I believe it would useful to have multiple libraries, each of which has
a "mission statement" that would define what sort of information it
contains. Hence, libraries dedicated to windows only binaries, perl6
modules, perl6/Ruby/Python interacting software.
If the system proves to be flexible, then the same library design and
management software could be applied to photographs, food recipes, etc.
Just like the worldwide web was designed for scientific papers with
embedded links, the design is so flexible it has changed the structure
of our informational world.
Names and implicit assumptions:
There was a thread about CPAN6 6PAN Pause6, etc. It seems to me that the
conflicting ideas underlying these names concern the user paradigm, that
is how does someone use the entire system.
I believe that we might get more traction if we start by looking first
at the user paradigm, then different ways to provide the functionality.
I know that many of my wishes are fulfilled by the more detailed proposals.
However, the proposals seem to assume what the whole system should do.
The idea behind this post is to make the user paradigm clearer, so that
the strengths and weaknesses of different approaches can be compared.
One way of breaking out parts of the whole system might be:
a) Internal module management
(for example)
- provides to a perl program the physical locations for settings in %*ENV
eg. 'use MyModule::Submodule;'
might normally lead to (in unix)
'/usr/local/share/lib/perl6/site/MyModule/Submodule.pm'
but it could also be
'/home/project_10/version_15/assistant_junior_hacker/Submodule.test'
or 'http://www.project_10.design.library/MyModule/Submodule.pm'
or 'select "MyModule_SubModule" from "standard_modules" where
language="perl6" '
- allows the user to set an arbitrary environment variable, eg.
%*ENV<April_dataset> so that inside the program it is possible to do
my $data = slurp(%*ENV<April_Dataset>);
without worrying where the binary is running, eg., in PADRE, or called
from the directory where the file is present. Also, the program could be
agnostic about whether it is being run on Windows and the path
definition is 'MyDocuments\UserData\April_Dataset.csv' or unix
'/home/hacker/perl6/April-09.DataSet.current'
- defines how software should be distributed in the system, eg. binaries
in /usr/local/lib/perl6/site, documentation in
/usr/local/doc/perl6/site, config files in /usr/local/etc/perl6/site,
source files in /usr/local/src/perl6/site
- handles downloads from archives
- knows how to build binaries from src and install and test them.

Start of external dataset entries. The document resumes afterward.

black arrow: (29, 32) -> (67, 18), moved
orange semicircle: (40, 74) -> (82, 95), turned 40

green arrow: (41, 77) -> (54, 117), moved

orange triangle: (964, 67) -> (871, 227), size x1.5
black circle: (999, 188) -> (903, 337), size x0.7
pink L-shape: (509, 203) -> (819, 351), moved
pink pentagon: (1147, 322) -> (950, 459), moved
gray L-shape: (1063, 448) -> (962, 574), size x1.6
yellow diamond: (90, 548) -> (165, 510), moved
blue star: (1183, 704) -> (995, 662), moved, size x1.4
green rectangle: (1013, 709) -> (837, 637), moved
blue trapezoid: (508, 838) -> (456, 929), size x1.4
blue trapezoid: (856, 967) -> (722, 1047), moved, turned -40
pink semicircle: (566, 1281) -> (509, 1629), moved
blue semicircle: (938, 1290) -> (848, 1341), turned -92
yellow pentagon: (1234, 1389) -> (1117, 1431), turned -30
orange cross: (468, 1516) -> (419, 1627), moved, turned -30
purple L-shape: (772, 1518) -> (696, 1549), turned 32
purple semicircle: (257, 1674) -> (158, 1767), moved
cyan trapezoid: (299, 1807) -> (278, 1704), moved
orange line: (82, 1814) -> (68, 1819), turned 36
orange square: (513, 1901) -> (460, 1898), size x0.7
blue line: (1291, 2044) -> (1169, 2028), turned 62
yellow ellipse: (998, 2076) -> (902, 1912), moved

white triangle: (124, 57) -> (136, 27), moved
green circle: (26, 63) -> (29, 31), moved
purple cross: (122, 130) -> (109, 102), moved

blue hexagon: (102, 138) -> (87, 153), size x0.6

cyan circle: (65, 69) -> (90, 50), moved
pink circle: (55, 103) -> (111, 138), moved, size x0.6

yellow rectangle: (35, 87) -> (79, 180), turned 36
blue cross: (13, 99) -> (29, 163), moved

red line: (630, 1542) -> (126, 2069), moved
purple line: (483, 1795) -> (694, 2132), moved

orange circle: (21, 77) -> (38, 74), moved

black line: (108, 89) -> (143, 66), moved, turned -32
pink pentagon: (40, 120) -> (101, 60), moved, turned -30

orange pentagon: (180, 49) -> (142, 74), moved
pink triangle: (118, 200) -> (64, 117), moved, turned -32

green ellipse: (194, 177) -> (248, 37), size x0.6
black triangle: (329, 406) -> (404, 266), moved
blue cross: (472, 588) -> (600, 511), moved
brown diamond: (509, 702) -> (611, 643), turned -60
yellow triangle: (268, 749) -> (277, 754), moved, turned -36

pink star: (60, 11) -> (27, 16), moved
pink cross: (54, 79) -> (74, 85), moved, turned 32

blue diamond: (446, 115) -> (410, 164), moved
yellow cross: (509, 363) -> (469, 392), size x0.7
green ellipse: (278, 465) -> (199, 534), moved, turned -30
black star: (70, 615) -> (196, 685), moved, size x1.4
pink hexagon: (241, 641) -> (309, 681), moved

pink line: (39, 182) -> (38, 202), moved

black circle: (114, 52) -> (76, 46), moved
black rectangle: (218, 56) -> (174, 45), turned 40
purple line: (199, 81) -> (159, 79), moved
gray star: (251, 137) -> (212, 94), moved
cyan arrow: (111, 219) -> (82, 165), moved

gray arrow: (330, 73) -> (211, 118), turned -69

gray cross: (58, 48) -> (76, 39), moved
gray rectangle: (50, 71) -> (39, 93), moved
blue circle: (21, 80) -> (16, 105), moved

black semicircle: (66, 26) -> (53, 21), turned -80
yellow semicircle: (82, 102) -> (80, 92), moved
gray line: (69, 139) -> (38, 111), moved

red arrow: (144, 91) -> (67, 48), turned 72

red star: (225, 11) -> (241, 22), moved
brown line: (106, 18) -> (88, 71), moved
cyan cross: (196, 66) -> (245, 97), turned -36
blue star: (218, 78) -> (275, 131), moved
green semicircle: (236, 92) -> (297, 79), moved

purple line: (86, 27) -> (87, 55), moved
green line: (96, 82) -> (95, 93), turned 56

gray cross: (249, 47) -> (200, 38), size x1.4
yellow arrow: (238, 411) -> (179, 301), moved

- knows how to define the local environment taking into account modules
that may be at a physical location not on the local computer.
b) Library sites
- presents information about modules, reviews, documentation, similar
categories,
- exposes documentation information to "grok" about individual functions
in modules
- mission statement about the library
- accesses meta data from different archives
- generates the dependency information for a selected module.
- accepts user feedback about software modules, so that incomplete
dependencies can be noted etc
- is able to extract information from existing CPAN archives and
wrap/preprocess CPAN packages for perl6
c) Archive
Standards on:
- source, dependencies, binaries, documentations, reviews, classifications
- file storage
- standard definitions for environments in which a binary should be
guaranteed to run (if stated dependencies are also available)
Hope this helps.